Hit Go and see what happens. That’s fun; and then single step a number of times, and use the LoadCurrent button to see at least the name of the module that’s being invoked at each branch. Here are a few examples in SmmControl, PiSmmIpl, and NvramDxe:

A short sidebar: on the UP Xtreme i11 Tiger Lake board, there are no source and symbols available. You can see module names as above, but that’s about it. If you want to work with UEFI source and symbols in addition to Windows symbols, your best choice is the UP Xtreme Whiskey Lake board.
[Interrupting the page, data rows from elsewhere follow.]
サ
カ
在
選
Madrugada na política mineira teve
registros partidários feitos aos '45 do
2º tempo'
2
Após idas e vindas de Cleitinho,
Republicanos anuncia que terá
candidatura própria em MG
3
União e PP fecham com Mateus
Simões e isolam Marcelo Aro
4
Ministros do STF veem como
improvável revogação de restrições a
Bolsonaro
I’ve written a couple of articles on how to do a complete Tianocore UEFI debug build with source and symbols, and then debug with SourcePoint, that you can read here:

JTAG Debug using DCI on the AAEON UP Xtreme Whiskey Lake board

Hypervisor and OS Kernel Debug with DCI on the AAEON Whiskey Lake board

It’s a lot of work; I spent a few weeks going through the steps and documenting the procedures. But if you have an interest and follow the instructions, it’ll be much quicker, and you’ll have a very powerful debug environment, unmatched for debugging UEFI in conjunction with Windows.

For now, I thought that an interesting area of investigation was to watch the boot progression using my typical approach of using VM Launch breakpoints. The results were interesting.

The first VM Launch break takes you into hvix64, just as before. There are of course no symbols. As with before, probe mode tells us that we are in VM Guest mode.

Hit Go again. The second VM Launch breakpoint puts us in hvloader, in User land, in Guest mode:

Hit Go again. This time, unexpectedly, the third VM Launch breakpoint is not hit. The target remains in a Running state, but the screen just shows the UP Xtreme i11 splash screen; it does not boot to Windows:

I guessed that we’re in another deadloop. Just halting the target using SourcePoint bears that out. Doing a LoadCurrent makes it very clear:

It’s important to note that this deadloop is before securekernel.ShvlpVtl1Entry, the function that we entered into in my earlier blogs with previous VM Launch breakpoints. ShvlpVtl1Entry seems intuitively to indicate the Secure Kernel entry into VTL 1. I conclude that the code that we’re in, sitting in the SkInfiniteLoop, is in VTL 0. Which makes sense, as expressed in Windows Internals Part 2, Chapter 9 Virtualization Technologies, under the VSM startup section:

“The Secure Kernel is dependent on the hypervisor, the Windows Loader, and the NT kernel to properly start up. We discuss the Windows Loader, the hypervisor loader, and the preliminary phases by which the Secure Kernel is initialized in VTL 0 by these two modules in Chapter 12.”

To proceed, as before, we can put the cursor below the JE instruction, and right-click on Set IP, thereby exiting the deadloop.

If we hit Go again, we hit the VM Launch breakpoint again, and do in fact enter VTL 1, with securekernel.ShvlpVtl1Entry:

Very interesting. Let’s recap a few of the highlights:

We can use the enablejtagbreak BCD element to halt the target very early in the Windows boot, in winload_prod.
We’re able to break into the Secure Kernel while in initial startup in VTL 0.
SMM breakpoints supported by the SourcePoint JTAG debugger gives insight into how Windows interacts with SMM.

There’s so much more to explore. As mentioned above, much more insight into the Windows internals is made possible with SourcePoint’s additional features, such as the VMM breakpoints, VMCS Viewer/Editor, Intel PT, AET, etc. There’s a lot more to write about.